3. There were few longitudinal studies which followed children of same-sex couples into adulthood.
4. Virtually all of the studies compared single lesbian mothers to single heterosexual mothers rather than comparing single lesbian mothers to married heterosexual mothers.

34. The Stacey and Biblarz (2001) meta-analysis repudiated over 20 years of research which claimed to show no difference between children raised by homosexual parents and those raised by heterosexual parents. This research clearly demonstrated that lesbian mothers had a feminizing effect on their sons and a masculinizing effect on their daughters.
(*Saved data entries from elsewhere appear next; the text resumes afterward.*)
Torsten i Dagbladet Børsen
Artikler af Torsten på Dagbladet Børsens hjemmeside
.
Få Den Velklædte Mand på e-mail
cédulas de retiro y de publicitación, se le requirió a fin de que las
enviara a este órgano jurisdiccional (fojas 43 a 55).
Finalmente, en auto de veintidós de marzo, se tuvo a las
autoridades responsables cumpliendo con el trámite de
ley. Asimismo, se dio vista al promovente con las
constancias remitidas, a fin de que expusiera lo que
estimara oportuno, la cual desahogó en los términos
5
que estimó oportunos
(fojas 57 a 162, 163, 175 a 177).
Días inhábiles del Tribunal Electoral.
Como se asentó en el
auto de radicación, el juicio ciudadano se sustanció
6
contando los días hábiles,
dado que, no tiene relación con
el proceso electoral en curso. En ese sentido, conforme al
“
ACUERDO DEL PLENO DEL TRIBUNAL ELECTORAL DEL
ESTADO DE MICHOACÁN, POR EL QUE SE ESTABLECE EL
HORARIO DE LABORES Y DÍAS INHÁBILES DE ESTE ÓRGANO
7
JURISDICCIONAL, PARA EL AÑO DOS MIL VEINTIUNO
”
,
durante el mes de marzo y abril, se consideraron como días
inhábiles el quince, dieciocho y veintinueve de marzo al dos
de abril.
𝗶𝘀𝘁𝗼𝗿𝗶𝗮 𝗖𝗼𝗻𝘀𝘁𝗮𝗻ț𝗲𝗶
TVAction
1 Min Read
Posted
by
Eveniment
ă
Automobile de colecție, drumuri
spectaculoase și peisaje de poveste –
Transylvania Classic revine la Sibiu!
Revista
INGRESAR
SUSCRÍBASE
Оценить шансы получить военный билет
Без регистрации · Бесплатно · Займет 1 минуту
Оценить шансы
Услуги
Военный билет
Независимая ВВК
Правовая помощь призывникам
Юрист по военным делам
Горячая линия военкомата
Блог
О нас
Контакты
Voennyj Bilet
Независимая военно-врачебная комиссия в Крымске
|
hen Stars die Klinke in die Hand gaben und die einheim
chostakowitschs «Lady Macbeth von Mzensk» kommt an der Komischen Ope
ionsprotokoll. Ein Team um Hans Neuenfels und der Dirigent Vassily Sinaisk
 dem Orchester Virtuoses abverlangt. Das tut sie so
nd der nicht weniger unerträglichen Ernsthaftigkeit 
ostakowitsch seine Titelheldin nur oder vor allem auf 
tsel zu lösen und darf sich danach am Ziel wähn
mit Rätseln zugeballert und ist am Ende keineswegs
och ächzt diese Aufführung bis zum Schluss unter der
Boys raised by lesbian mothers behaved in less traditionally masculine ways, and girls, particularly “adolescent and young girls raised by lesbian mothers, appear to have been more sexually adventurous and less chaste.”
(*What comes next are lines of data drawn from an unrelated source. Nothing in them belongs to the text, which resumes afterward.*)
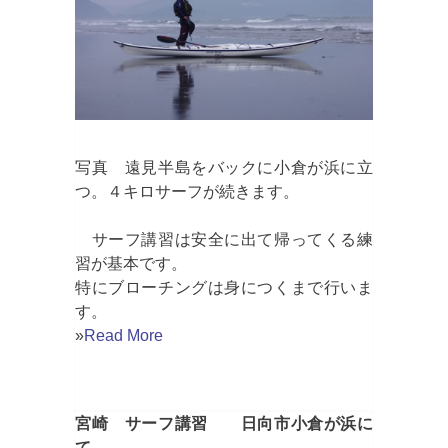
写真 遠見半島をバックに小倉が浜に立
つ。４キロサーフが続きます。
サーフ講習は安全に出て帰ってくる練
習が基本です。
特にブローチングは身につくまで行いま
す。
»
Read More
宮崎 サーフ講習 日向市小倉が浜に
て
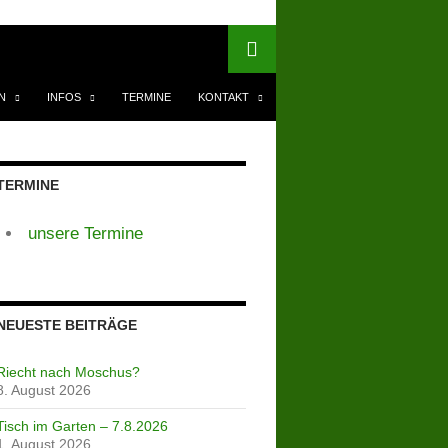
N
INFOS
TERMINE
KONTAKT
TERMINE
unsere Termine
NEUESTE BEITRÄGE
Riecht nach Moschus?
8. August 2026
Tisch im Garten – 7.8.2026
1. August 2026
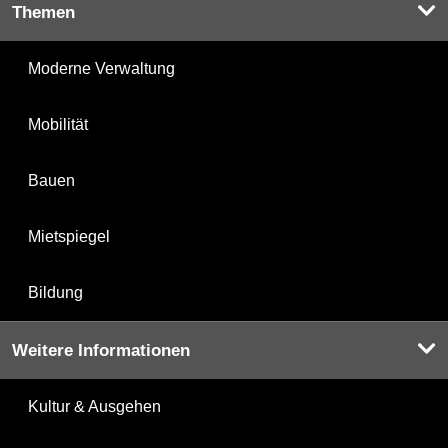
Themen
Moderne Verwaltung
Mobilität
Bauen
Mietspiegel
Bildung
Weitere Informationen
Kultur & Ausgehen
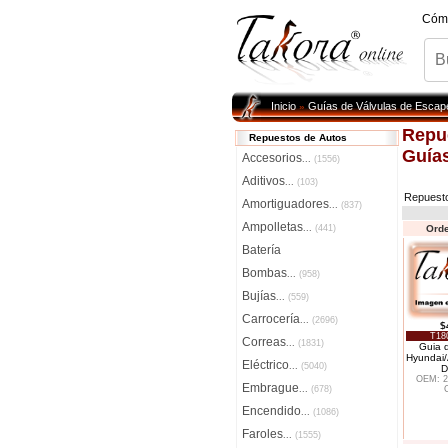
Cóm
Inicio
Guías de Válvulas de Escap
»
Repu
Repuestos de Autos
Guías
Accesorios
...
(1556)
Aditivos
...
(103)
Repuest
Amortiguadores
...
(837)
Ampolletas
...
(441)
Orde
Batería
Bombas
...
(958)
Bujías
...
(559)
Carrocería
...
(2696)
$
T18
Correas
...
(1831)
Guia 
Hyundai
Eléctrico
...
(5040)
D
OEM: 2
Embrague
...
(678)
Encendido
...
(1086)
Faroles
...
(1555)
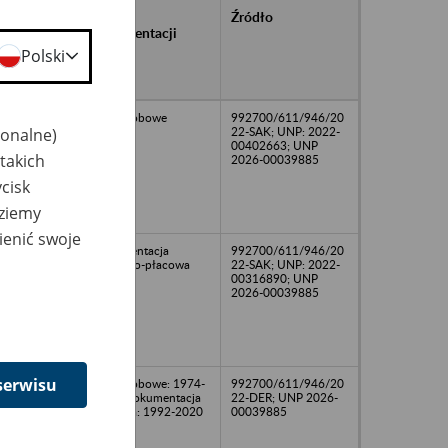
rańcowe
Rodzaj
Źródło
ntacji
dokumentacji
owywanej w
Polski
ach
owych
08
Akta osobowe
992700/611/946/20
jonalne)
22-SAK; UNP: 2022-
00402663; UNP
takich
2026-00039885
cisk
dziemy
ienić swoje
22
Dokumentacja
992700/611/946/20
osobowo-płacowa
22-SAK; UNP: 2022-
00316890; UNP
2026-00039885
serwisu
Akta osobowe: 1974-
992700/611/946/20
2020; dokumentacja
22-DER; UNP 2026-
płacowa: 1992-2020
00039885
35. The most reputable scientists would agree that the research on children raised by same-sex couples is in its infancy. However, in spite of the many flaws in the very limited pool of rigorous studies such as small sample size, selection bias, and lack of longitudinal data, there appears to be an emerging theme: children raised by same-sex couples exhibit poor outcomes not so dissimilar to those raised by divorced heterosexual parents. The comparison groups in most of the studies have been: children in divorced households headed by a lesbians or gay men or children in divorced households headed by heterosexual divorced parents. Children in both of these groups are at higher risks for certain kinds of problems than are children raised in an intact family headed by a mother and father who are married. In addition, children raised by a lesbian couple may be at risk for unique problems associated with gender non-conformity. In summary, the available research supports the following: children raised in homes headed by gay men and lesbians do not resemble their peers raised in homes with a married mother and father. And given the historical and prevailing legal and psychological standard, the best interest of the child, one can reasonably conclude that based upon this standard, the optimal health, well-being and best interest of a child is not best served by support of motherless or fatherless family structures. The placement of children in such settings begins a slippery slope filled with potential harms for children that society simply cannot afford to take.

Conclusion:

36. Traditional marriage has supported societies for millennia. Historical and current research clearly demonstrate that both adults and children benefit from this family structure. Differences emerge when comparisons are made between same-sex couples and opposite-sex couples. Same-sex relationships are less permanent and less monogamous. Homosexual practices place its participants at risk for mental illness and physical disease. Emerging research suggests potential risks for children raised by lesbian parents including gender non-conformity. The rejection of gender roles thus appears to be unhealthy.